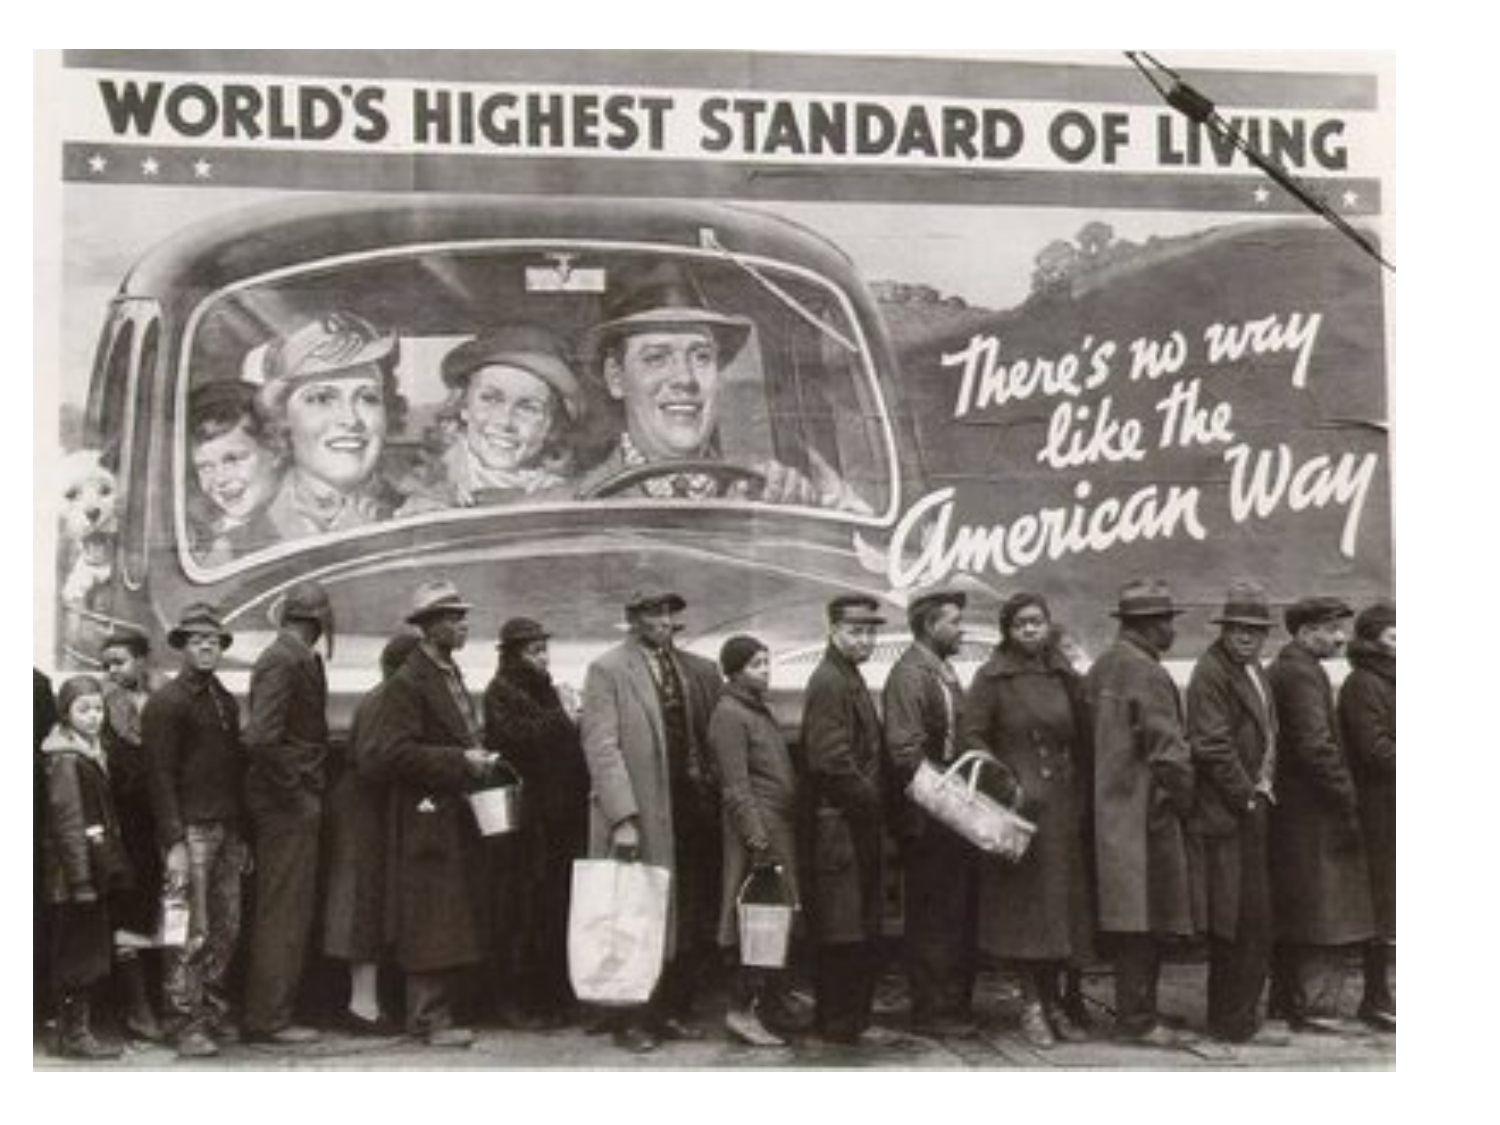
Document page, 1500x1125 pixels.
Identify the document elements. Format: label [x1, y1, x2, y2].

picture [32, 49, 1396, 1073]
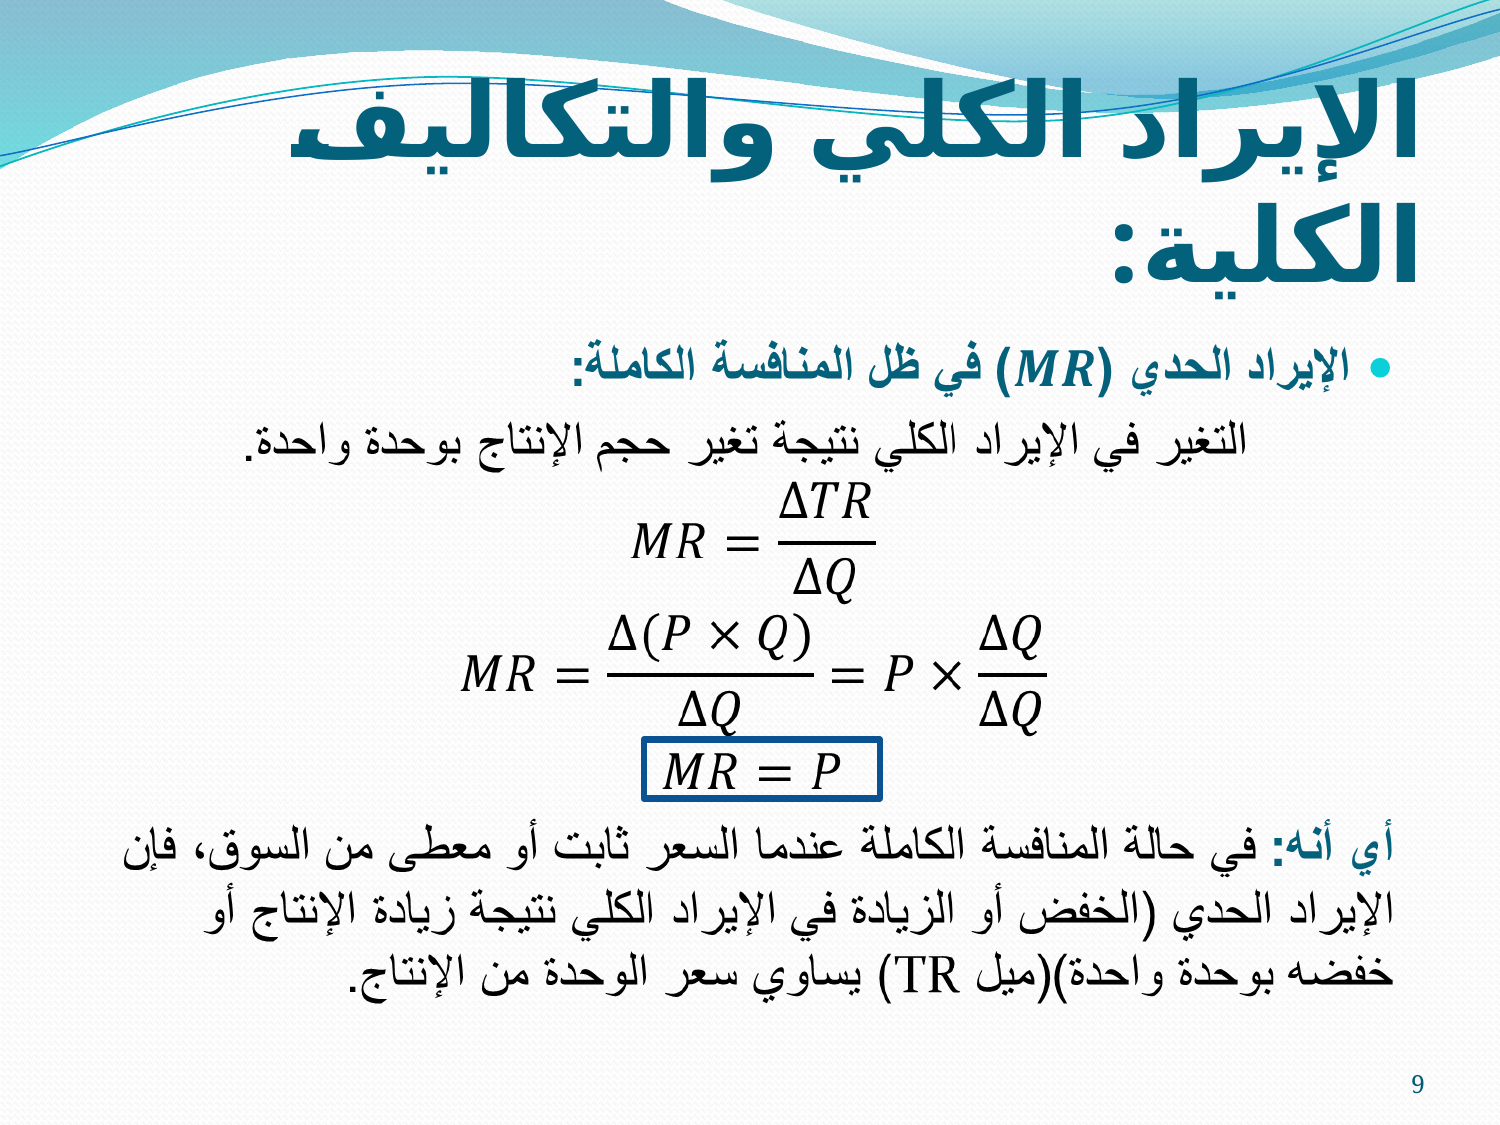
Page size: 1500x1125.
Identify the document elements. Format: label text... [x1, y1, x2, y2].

list [75, 317, 1425, 1038]
slide_number 9 [1299, 1042, 1425, 1103]
text_box [642, 738, 882, 801]
title الإيراد الكلي والتكاليف الكلية: [75, 115, 1425, 303]
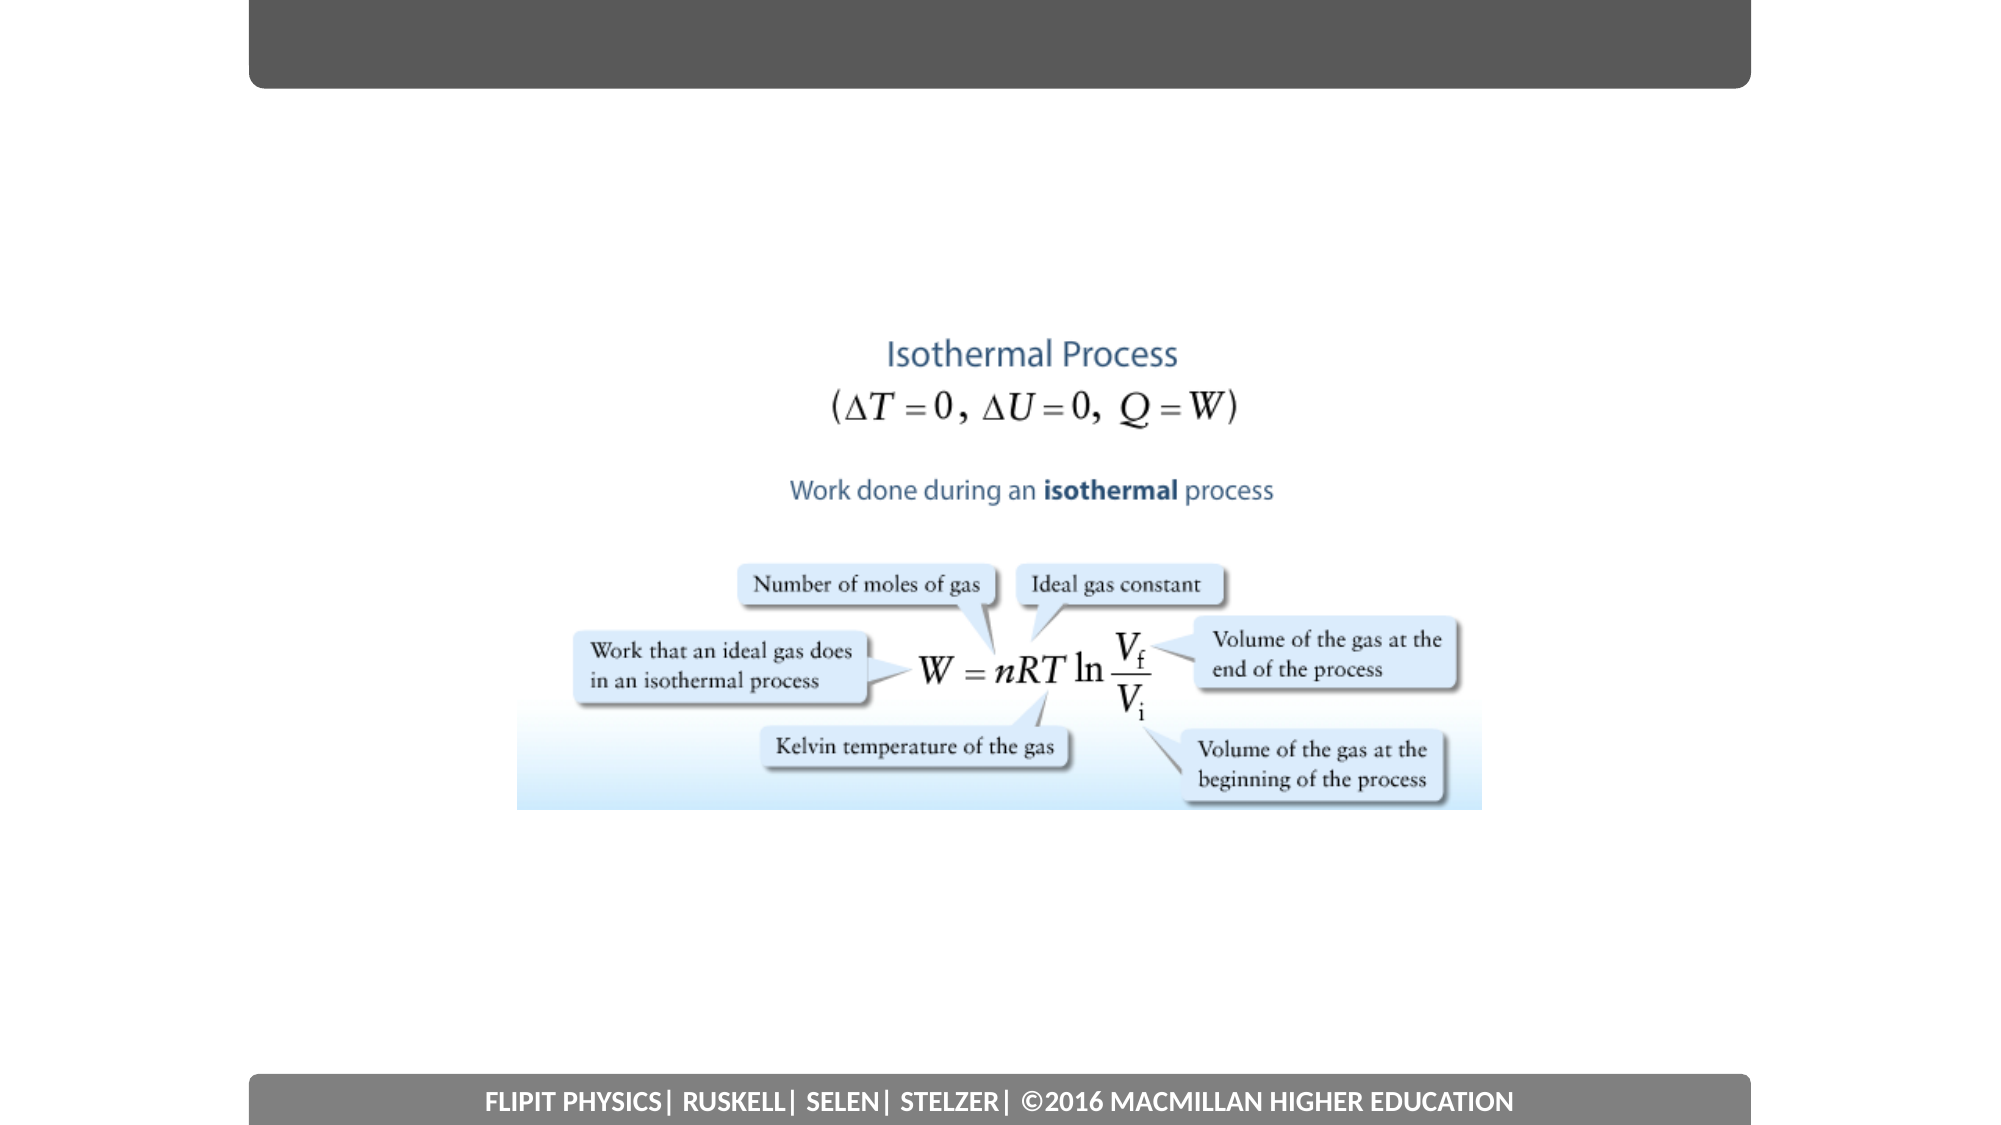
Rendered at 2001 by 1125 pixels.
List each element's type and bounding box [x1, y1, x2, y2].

text_box [249, 1074, 1750, 1125]
picture [517, 315, 1483, 810]
text_box [248, 0, 1752, 89]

To-do item:
Word for word, restate the lines from the line with "Identify the document elements. Format: label [x1, y1, x2, y2]." through the last line of the entries, and nothing beyond them. Omit pictures.

Finished exercise:
Identify the document elements. Format: label [x1, y1, x2, y2].

picture [32, 49, 1396, 1073]
Page size: 1500x1125.
Identify the document elements. Format: label text... [x1, y1, x2, y2].

list [75, 317, 1425, 1038]
slide_number 9 [1299, 1042, 1425, 1103]
text_box [642, 738, 882, 801]
title الإيراد الكلي والتكاليف الكلية: [75, 115, 1425, 303]
Rendered at 2001 by 1125 pixels.
List each element's type and bounding box [x1, y1, x2, y2].

text_box [249, 1074, 1750, 1125]
picture [517, 315, 1483, 810]
text_box [248, 0, 1752, 89]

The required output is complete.